#### What you need to do:
Please give back each line of the material unchanged, but without the images.

#### Data:

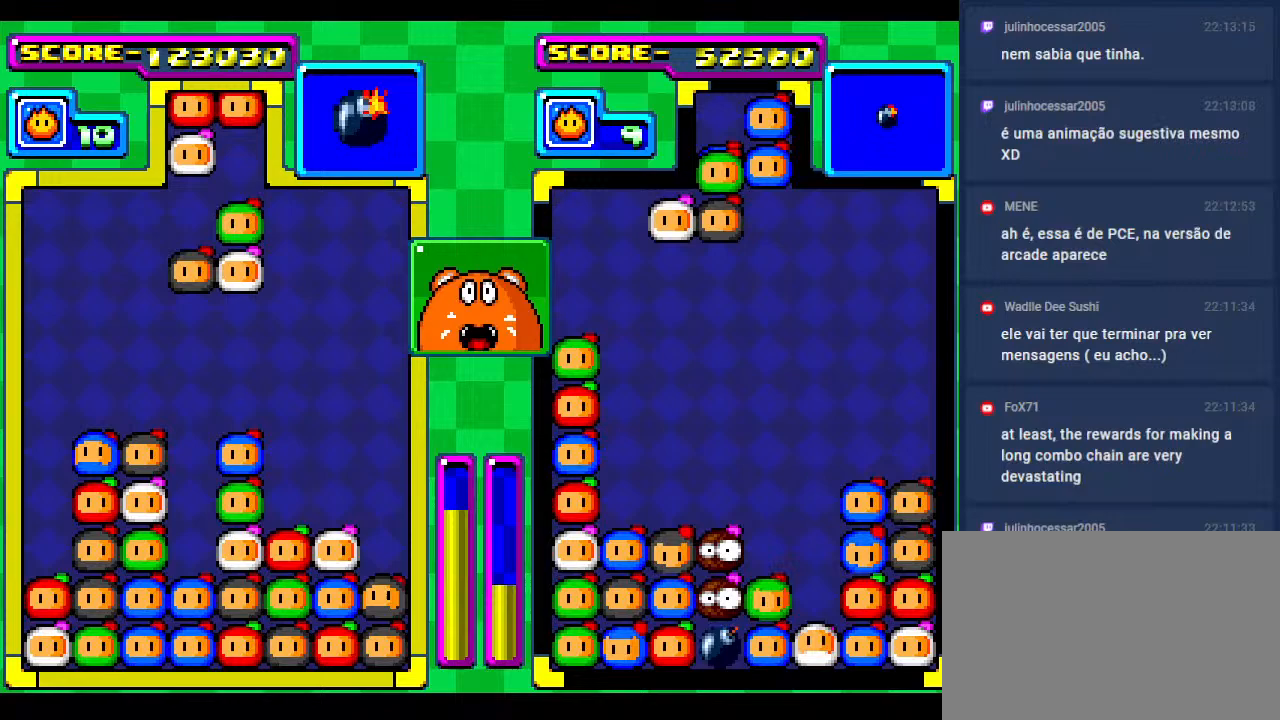
{"buttons": ["DPAD_RIGHT"], "events": [[100, "DPAD_LEFT", "up"], [500, "DPAD_RIGHT", "down"]]}
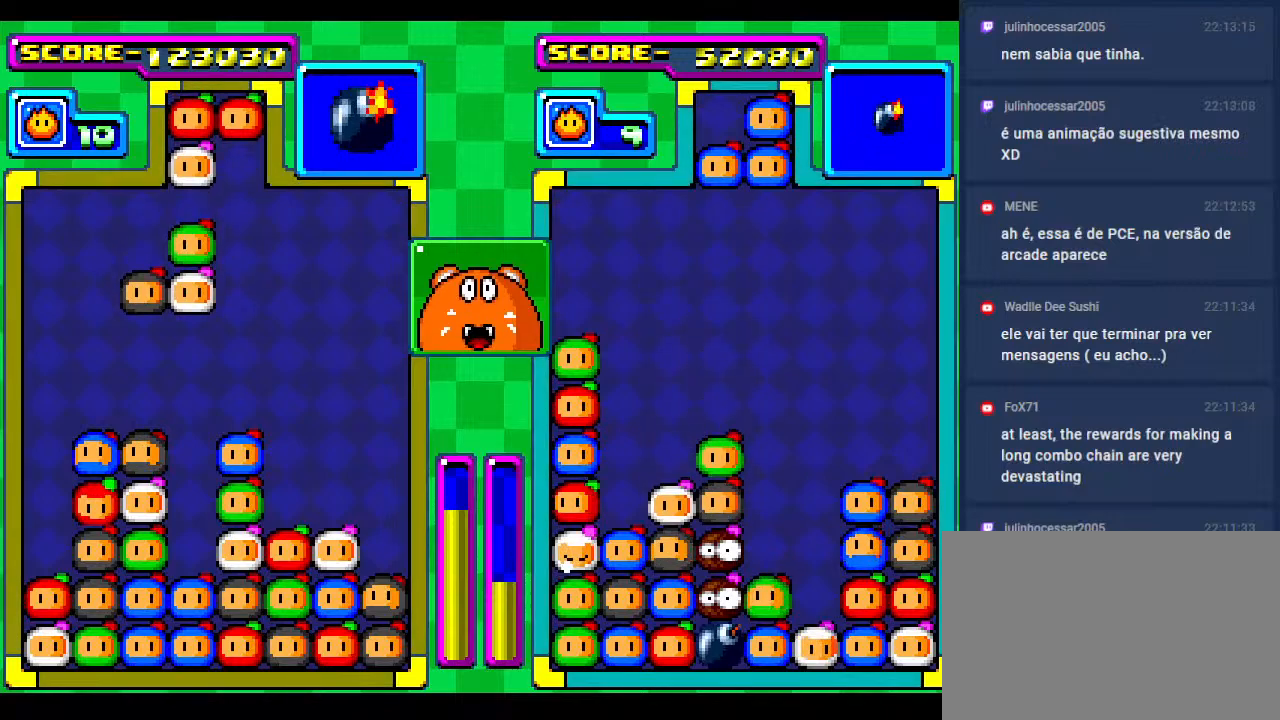
{"buttons": ["DPAD_RIGHT"], "events": [[83, "DPAD_RIGHT", "up"], [250, "DPAD_RIGHT", "down"], [400, "DPAD_RIGHT", "up"], [500, "DPAD_RIGHT", "down"]]}
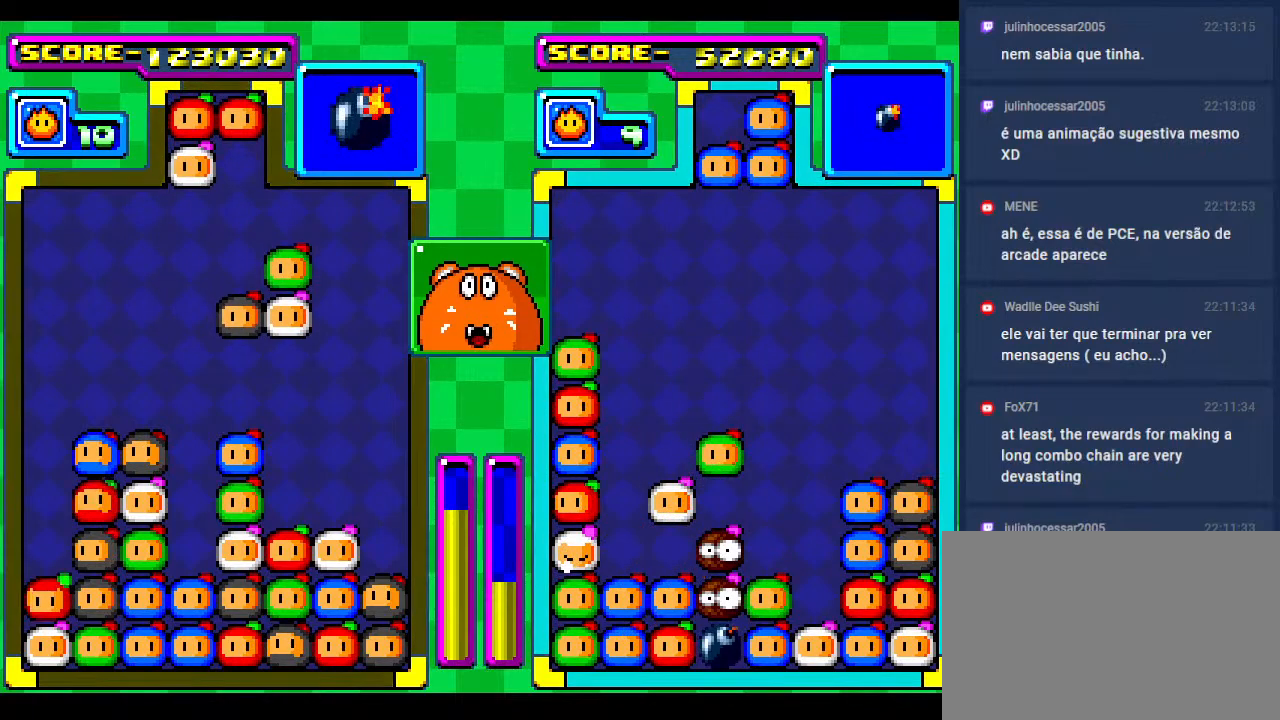
{"buttons": ["DPAD_DOWN"], "events": [[167, "DPAD_DOWN", "down"], [183, "DPAD_RIGHT", "up"], [300, "DPAD_DOWN", "up"], [317, "DPAD_RIGHT", "down"], [433, "DPAD_DOWN", "down"], [467, "DPAD_RIGHT", "up"]]}
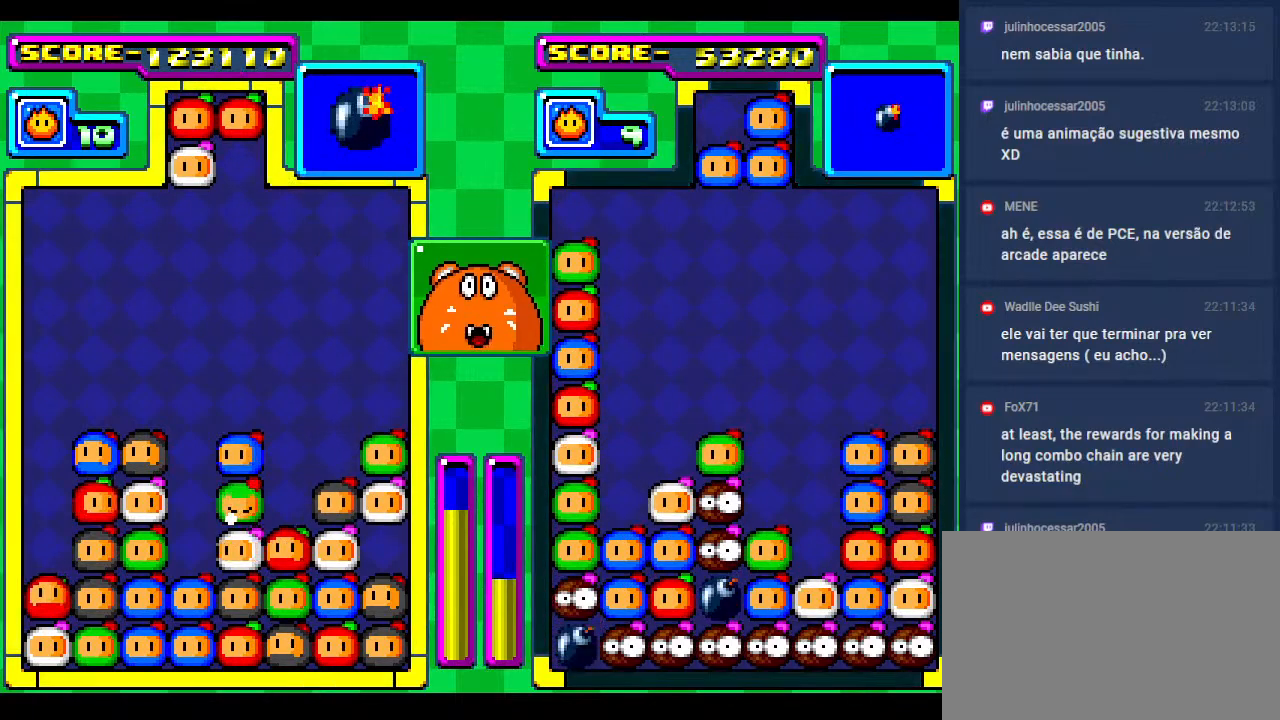
{"buttons": [], "events": [[50, "DPAD_DOWN", "up"]]}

#### Answer area:
{"buttons": ["DPAD_RIGHT"], "events": [[100, "DPAD_LEFT", "up"], [500, "DPAD_RIGHT", "down"]]}
{"buttons": ["DPAD_RIGHT"], "events": [[83, "DPAD_RIGHT", "up"], [250, "DPAD_RIGHT", "down"], [400, "DPAD_RIGHT", "up"], [500, "DPAD_RIGHT", "down"]]}
{"buttons": ["DPAD_DOWN"], "events": [[167, "DPAD_DOWN", "down"], [183, "DPAD_RIGHT", "up"], [300, "DPAD_DOWN", "up"], [317, "DPAD_RIGHT", "down"], [433, "DPAD_DOWN", "down"], [467, "DPAD_RIGHT", "up"]]}
{"buttons": [], "events": [[50, "DPAD_DOWN", "up"]]}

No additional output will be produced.